Astra Zeneca’s implementation of Workday should be more straightforward than Flextronics, Smoley said, as the pharmaceuticals company had already centralised its global HR systems on to one SAP platform.

But it has struggled to give its employees the ability to access and update their own HR records.

“The tool set did not work and there were issues with the data,” he said, speaking at Workday’s customer conference in Europe.

This time he is applying the lessons he learned from Flextronics to Astra Zeneca.

Burning boats 

“The one lesson we learned that was really important was the power of conviction, and the power of being really clear what the mission is,” he said.

When Flextronics embarked on the move to cloud HR, the company’s CEO rallied the workforce to support the project.

“He said - guys, we are burning the boats. There is no going back, its Workday or nothing. From that moment everyone knew they had to make the project a success,” said Smoley.

Pandora's box

The second lesson is that the project doesn’t end once a company has deployed cloud, he told HR and IT specialists at the conference.

“Many people at Flextronics thought that, once we get Workday implemented, we are done. But the reality is you open Pandora’s box,” he said.

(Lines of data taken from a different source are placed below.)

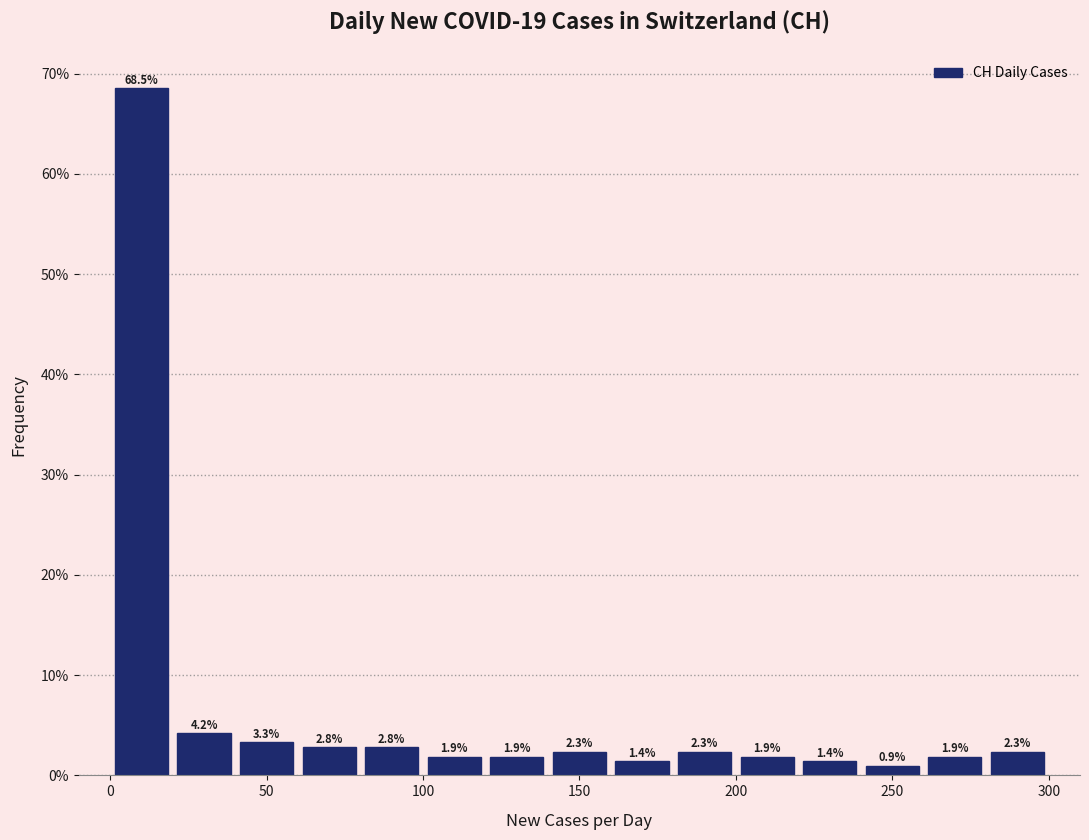

Reading left to right, list every bar in this chart as the range it spans on the x-axis followed by its height.

0 to 20: 68.5
20 to 40: 4.2
40 to 60: 3.3
60 to 80: 2.8
80 to 100: 2.8
100 to 120: 1.9
120 to 140: 1.9
140 to 160: 2.3
160 to 180: 1.4
180 to 200: 2.3
200 to 220: 1.9
220 to 240: 1.4
240 to 260: 0.9
260 to 280: 1.9
280 to 300: 2.3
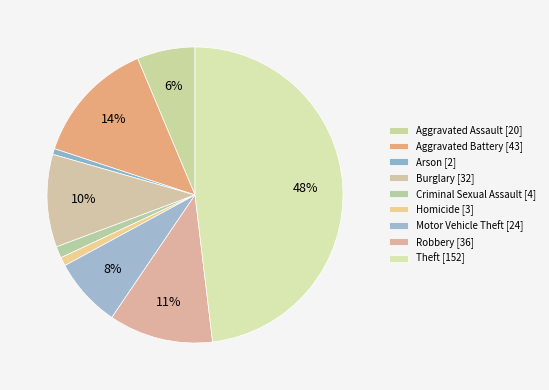

True or false: Homicide accounts for 7% of the total.

False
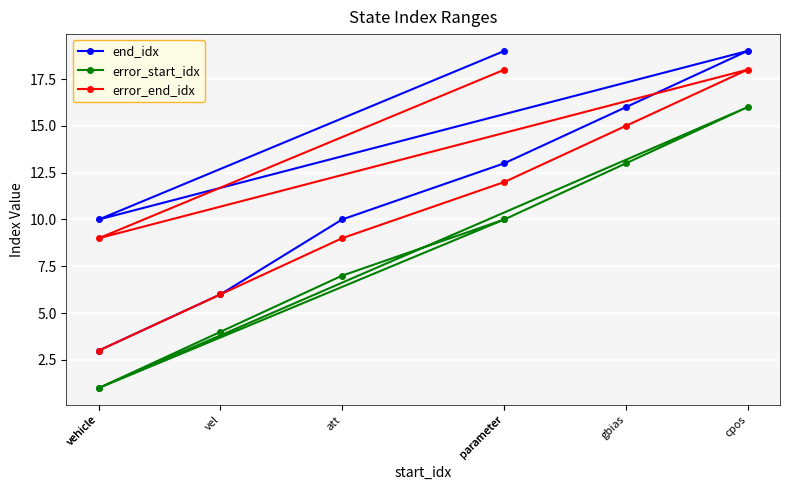

Read the error_end_idx value at parameter, to the nearest 5.

20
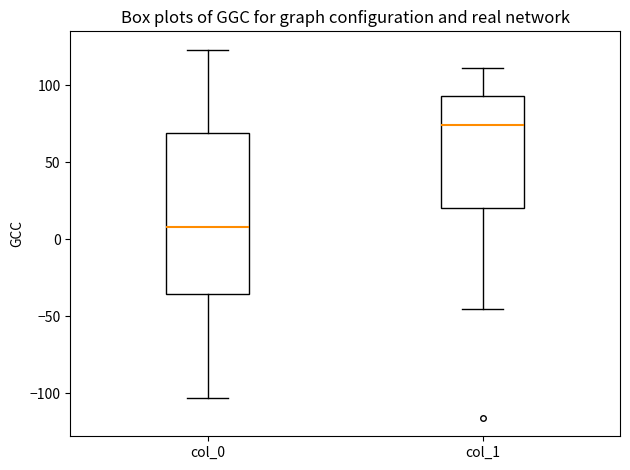

Which box is the tallest, from its lower edge to its upper edge?

col_0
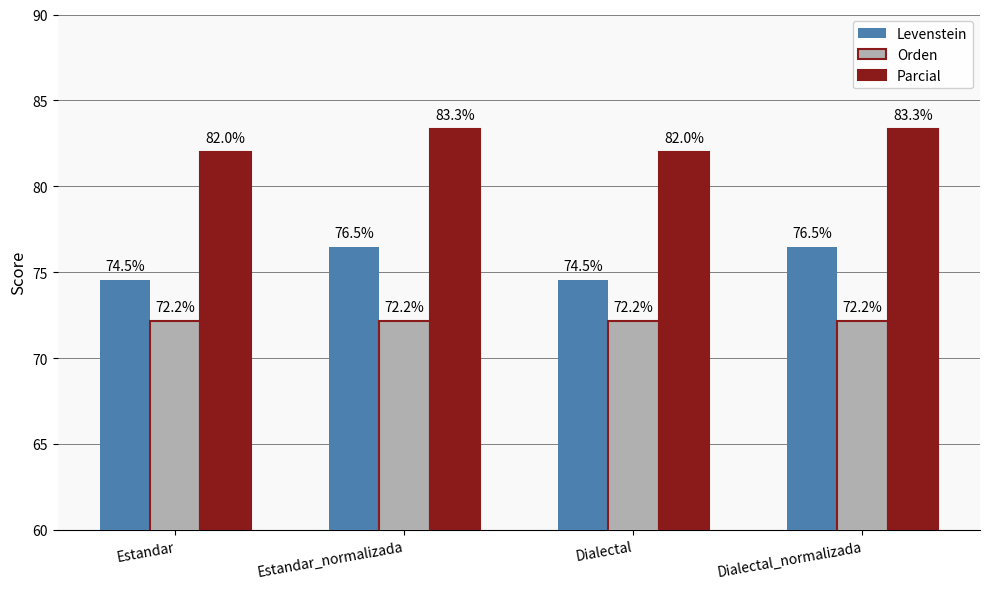

What is the minimum value for Parcial?

82.0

The technology makes HR data much more visible and a lot of it will inevitably need cleaning and updating.

HR processes will also need to be changed and updated, in what Smoley calls a process of continuous improvement.

Then there is the need to manage Workdays regular technology updates.

“You have to have staff anticipate the next release coming up and give input to Workday,” he said. “And you have to be prepared to test it and decide when you are going to turn it on.”

Astra Zeneca looked at other HR technologies before choosing Workday, but Workday had the advantage of being designed from scratch as a cloud service, said Smoley.

“Workday was built from a blank sheet of paper, so it had a coherence that translates to seamless navigation for the user,” he said.